Across all waste and recycling facility categories, publicly reported fires in the U.S. and Canada jumped 15% from 373 in 2023 to 430 in 2024. | Mino Surkala/Shutterstock
Publicly reported fires at MRFs and transfer stations increased by 20% in 2024 over the prior year, according to an annual review by fire detection equipment supplier Fire Rover. It’s the highest yearly figure since the company began tracking fire statistics.
The MRF and transfer station increase came alongside a wider industry spike: Across all waste and recycling facility categories, publicly reported fires in the U.S. and Canada jumped 15% from 373 in 2023 to 430 in 2024.
The MRF and transfer station category represented over half of all publicly reported fires in the recycling sector last year, which Fire Rover noted is not a surprise. Not only do these facilities have a lot of flammable material, like OCC and mixed paper, but they are “traditional channels for other improperly disposed hazards, such as lithium-ion batteries, chemicals, gasoline and propane tanks, that carry additional fire risk,” the company wrote in its report.
FireRover, which launched in 2015, provides a remote fire detection and extinguishing system geared for the recycling industry. It is currently employed in 750 locations across three continents and is outfitted in about 5% of U.S. MRFs, Ryan Fogelman, the company’s vice president of fire protection services, said in a March 11 presentation on the report.
MRF fires have been a growing concern over the last decade, with a MRF operator as early as 2018 describing improperly disposed of lithium-ion batteries – the primary cause of many facility fires – as an “existential threat” for the municipal recycling world.
Lithium-ion batteries are often improperly dropped in curbside recycling carts, and during transportation to the MRF or on the tip floor itself, they can get jostled or punctured to the point that they go into “thermal runaway.” That’s the industry term for the residual energy inside the batteries causing heat and potential fire.
The 2024 increase came after a decline in 2023, which seemed to be evidence that a major industry focus on fire prevention strategies was proving effective. Recent years have brought blunt discussions of the damage MRFs can face, labeling regulations at the state level, outreach strategies to teach proper battery disposal, best practices from experts, robotics and X-ray equipment for battery detection and the wider adoption of the Fire Rover system.

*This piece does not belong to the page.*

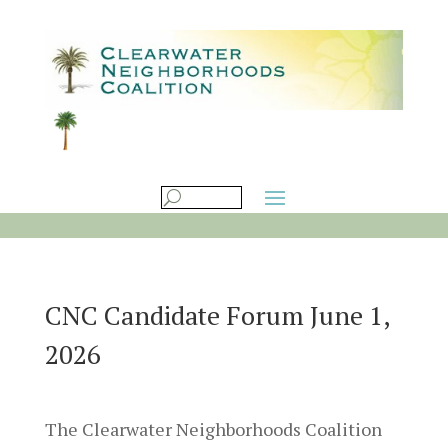
CNC Candidate Forum June 1,
2026
The Clearwater Neighborhoods Coalition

“I thought, years ago when I started doing this, that we would have an initial lithium-ion battery wave, and I thought that we were going to be able to get a handle on this problem with just the Fire Rover solution,” Fogelman said. “I was wrong: Fires are increasing.”

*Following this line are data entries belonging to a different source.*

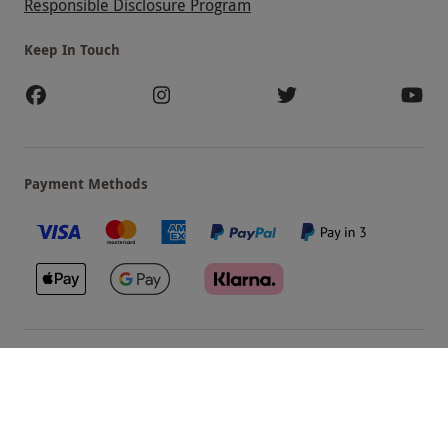
Responsible Disclosure Program
Keep In Touch
Payment Methods
Our Brands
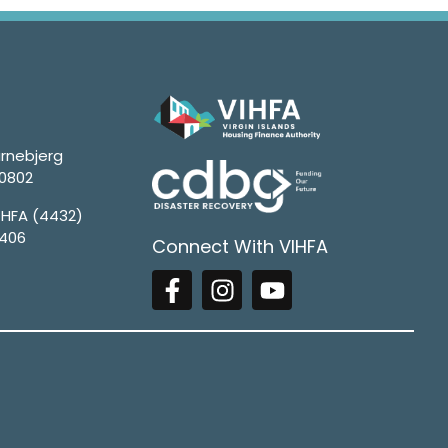
rnebjerg
00802
4HFA (4432)
1406
Connect With VIHFA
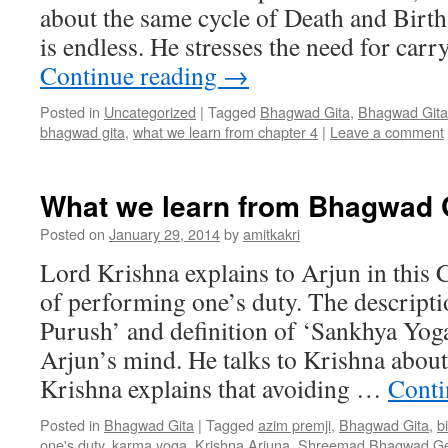
about the same cycle of Death and Birt
is endless. He stresses the need for car
Continue reading
→
Posted in
Uncategorized
|
Tagged
Bhagwad Gita
,
Bhagwad Gita
bhagwad gita
,
what we learn from chapter 4
|
Leave a comment
What we learn from Bhagwad G
Posted on
January 29, 2014
by
amitkakri
Lord Krishna explains to Arjun in this 
of performing one’s duty. The descripti
Purush’ and definition of ‘Sankhya Yoga
Arjun’s mind. He talks to Krishna about
Krishna explains that avoiding …
Conti
Posted in
Bhagwad Gita
|
Tagged
azim premji
,
Bhagwad Gita
,
b
one's duty
,
karma yoga
,
Krishna Arjuna
,
Shreemad Bhagwad Gee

The report is not a comprehensive database of fires, because no such information source exists. Sometimes fires aren’t reported to anyone because they’re put out quickly; sometimes a fire department responds but no public notice is made. The Fire Rover report solely focuses on fires that generated media coverage or were otherwise publicly reported in some way.

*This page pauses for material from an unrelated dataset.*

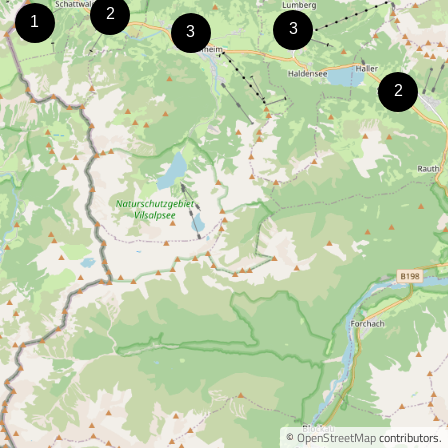
©
OpenStreetMap
contributors.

That means the reported information in each fire varies, so the cause isn’t always clear. But Fogelman offered one theory on why fires are increasing in the MRF and transfer station sector: disposable vaping devices. These nicotine or THC delivery devices contain lithium-ion batteries and, in the U.S., have few options for proper disposal, Fogelman explained. He added they are often considered biohazards because of the nicotine or THC juice inside.
“In the United States, we literally have almost no drop-off points for this,” he said.
The report added that “not only are their batteries being improperly discarded in waste and recycling bins, but the vape industry has done the bare minimum to invest in the technology needed to address the 1.2 billion vapes entering our waste and recycling streams annually. With little to no safe disposal options available, this problem is only expected to worsen.”
Recycling facility fires have become inextricably linked with lithium-ion batteries, but it’s important to remember that wider list of threats as well, including propane tanks, pressurized aerosols and others.
“Just because lithium-ion batteries are causing a compounding of the risk, that doesn’t mean that the traditional hazards that have been around for 70 years have disappeared,” Fogelman said.